Victims, Motives, and Attribution

The individuals behind this campaign remain unidentified. What is certain is that the operation succeeded in stealing credentials from a number of victims, and similar attacks could occur again in the future.

Although some targeted individuals have been identified, there is insufficient information to fully understand the campaign’s scope. The number of confirmed victims is relatively small—fewer than 50—but includes a diverse group: members of the Kurdish community, academics, government officials, business leaders, and other influential figures across the Iranian diaspora and the Middle East.

It is possible that many more people were affected, which could shed light on the attackers’ selection criteria and objectives.

Could This Be State-Sponsored Espionage?

The motivation behind the theft of credentials and WhatsApp accounts is unclear, but such actions could help identify the perpetrators.

A government-backed group might seek access to the email accounts and two-factor codes of high-profile targets—such as politicians or journalists—to obtain confidential information.

This theory is plausible given Iran’s current isolation from the global internet, making information gathering challenging. Both Iranian authorities and foreign governments with interests in Iran could have reasons to monitor communications among influential individuals connected to Iran.

The timing and choice of targets suggest the possibility of an espionage operation focused on a select group of people.

Security researcher Gary Miller from Citizen Lab, who specializes in mobile espionage, reviewed the phishing code and some of the exposed data.
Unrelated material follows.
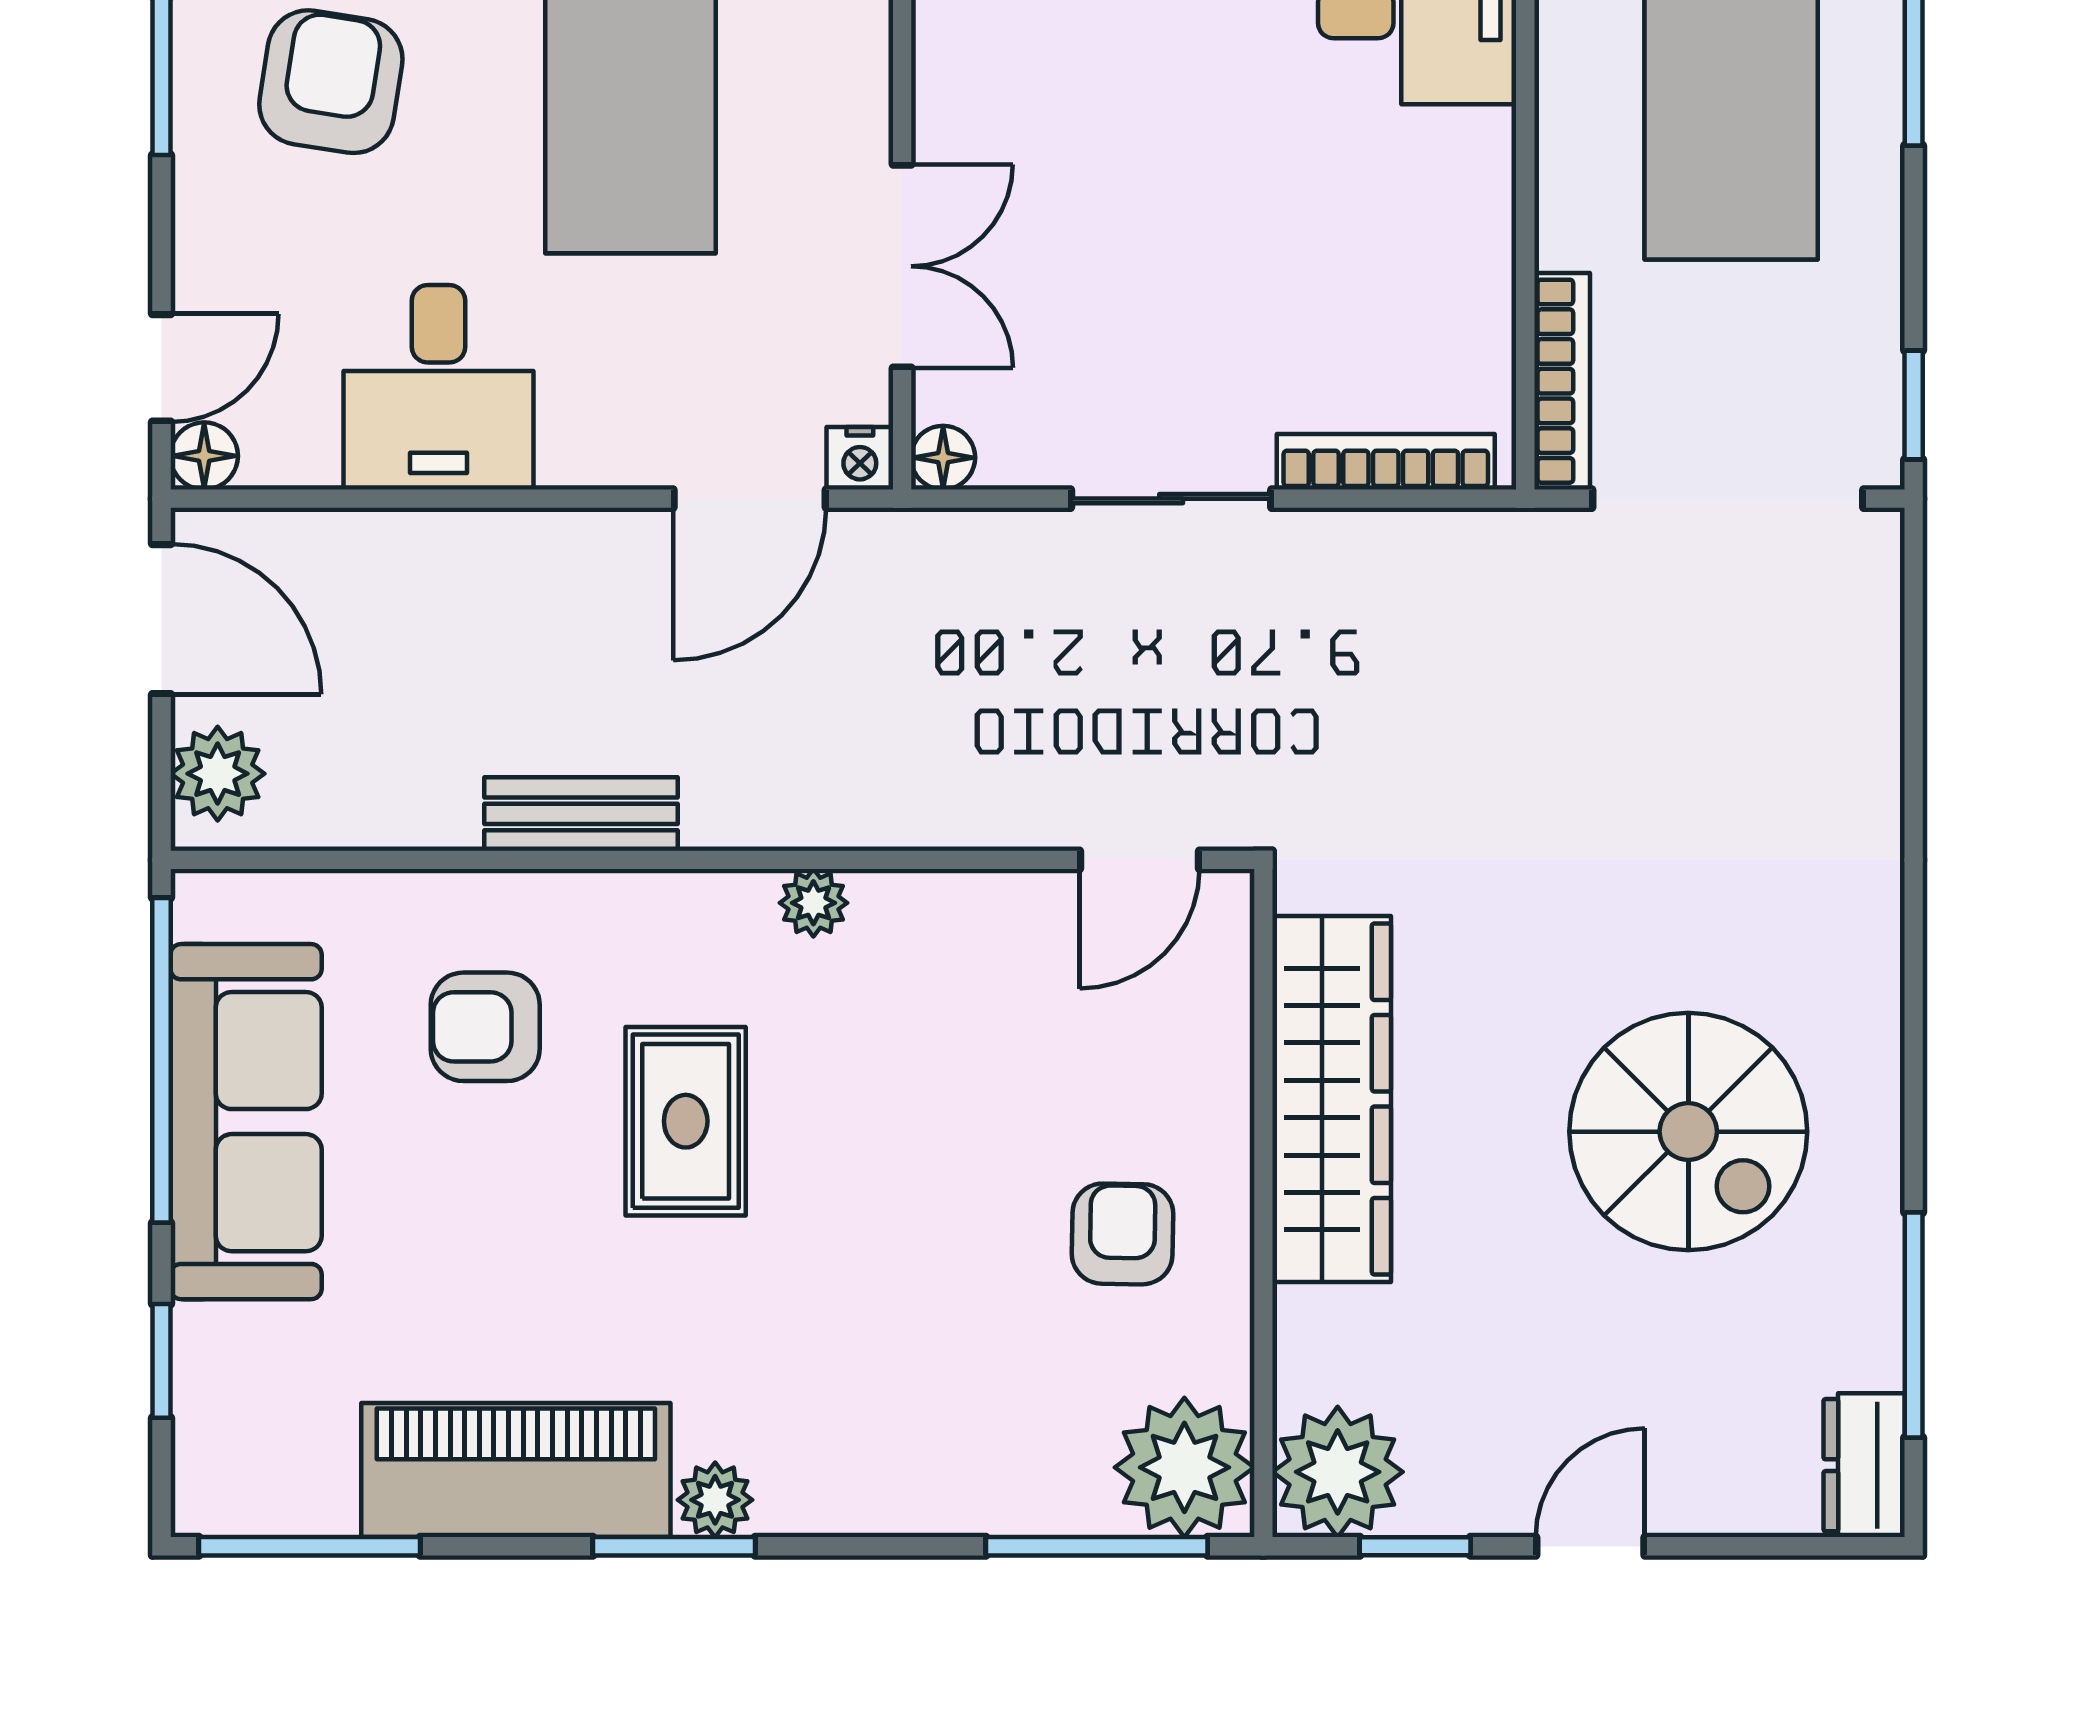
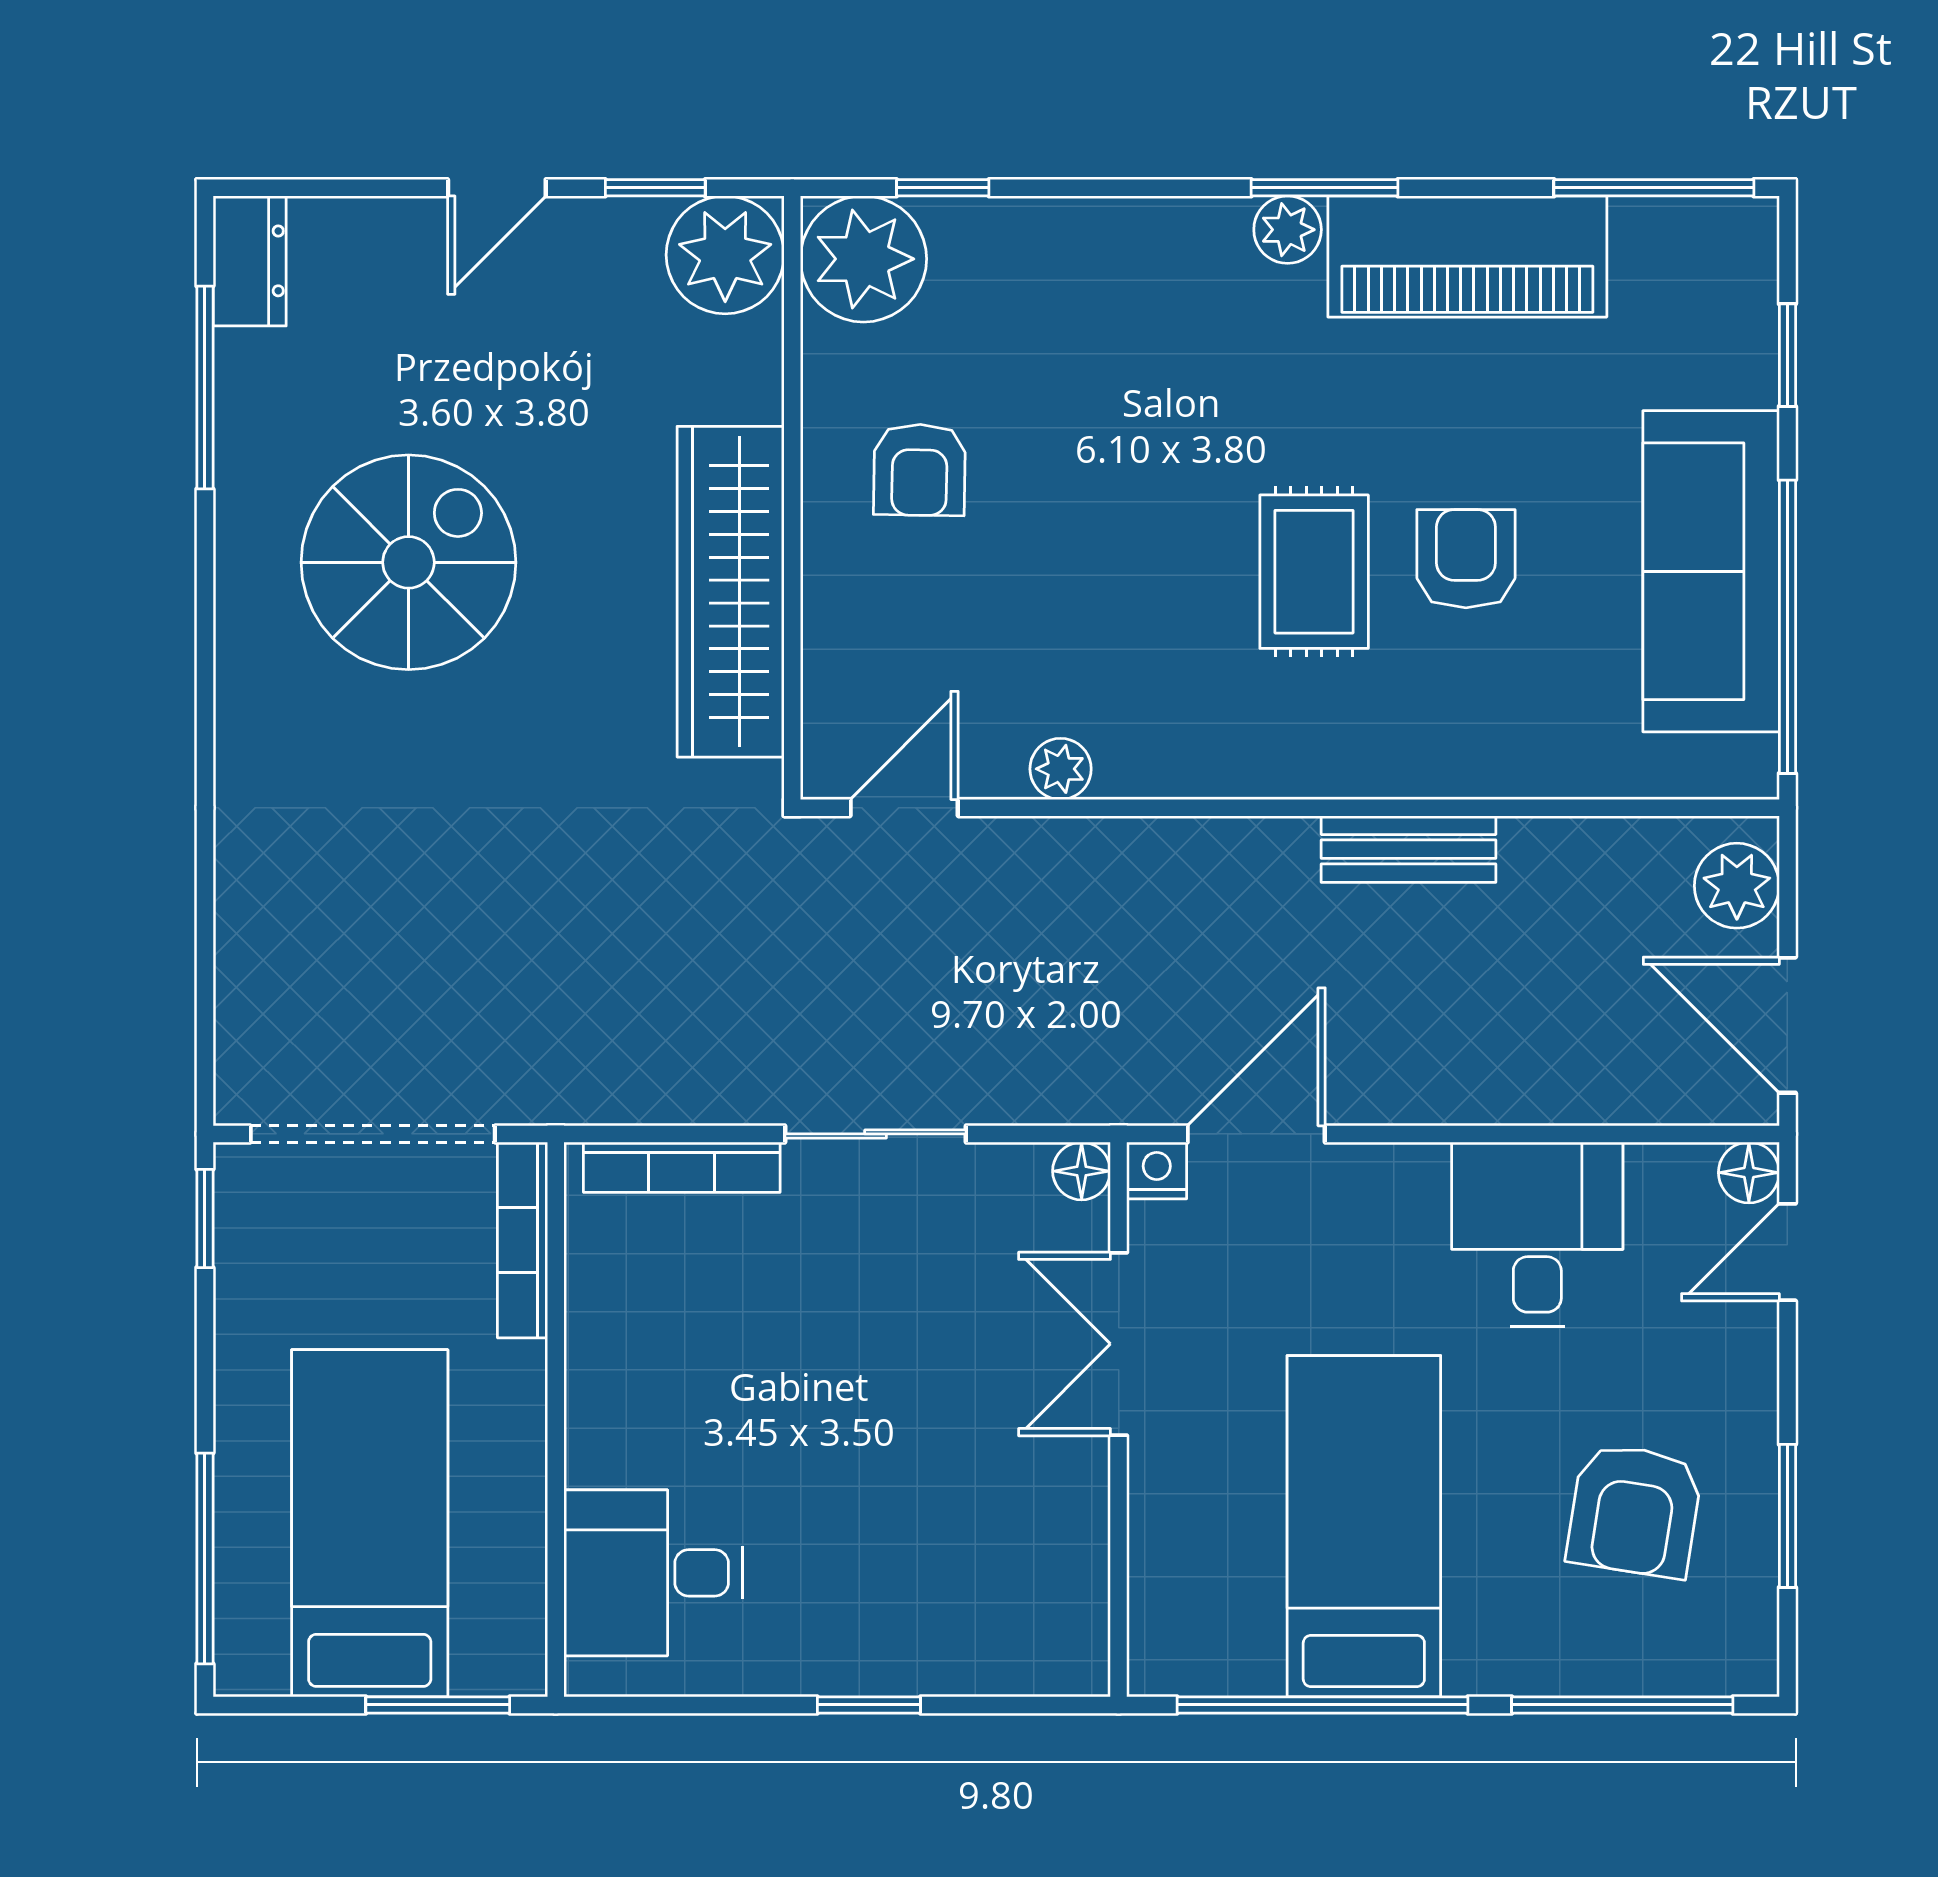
plant: (813, 903) -> (1061, 769), moved
armchair: (485, 1027) -> (1466, 559), moved, turned -90
spiral stairs: (1688, 1132) -> (408, 562), turned 90
window: (1097, 1546) -> (943, 188), width x0.46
He noted that the attack bore the hallmarks of a spearphishing campaign linked to Iran’s Islamic Revolutionary Guard Corps (IRGC), citing the international range of victims, credential theft, abuse of messaging platforms, and use of social engineering tactics.

Financially Motivated Cybercrime?

Alternatively, a financially driven hacker could use stolen Gmail credentials and two-factor codes to access sensitive business information or drain cryptocurrency and bank accounts by resetting passwords.

However, the campaign’s emphasis on collecting location and media files is atypical for financially motivated attackers, who usually have little interest in such data.

Threat researcher Ian Campbell from DomainTools analyzed the campaign’s domains and found that most were registered in early November 2025, with one dating back to August 2025. He described the domains as medium-to-high risk and suggested they were likely part of a financially motivated cybercrime operation.

It’s worth noting that the Iranian government has previously outsourced cyberattacks to criminal groups to obscure its involvement. The U.S. Treasury has sanctioned Iranian companies for acting as fronts for the IRGC and conducting phishing and social engineering attacks.

As Miller emphasized, “Clicking on unsolicited WhatsApp links, no matter how convincing they appear, is extremely risky and should be avoided.”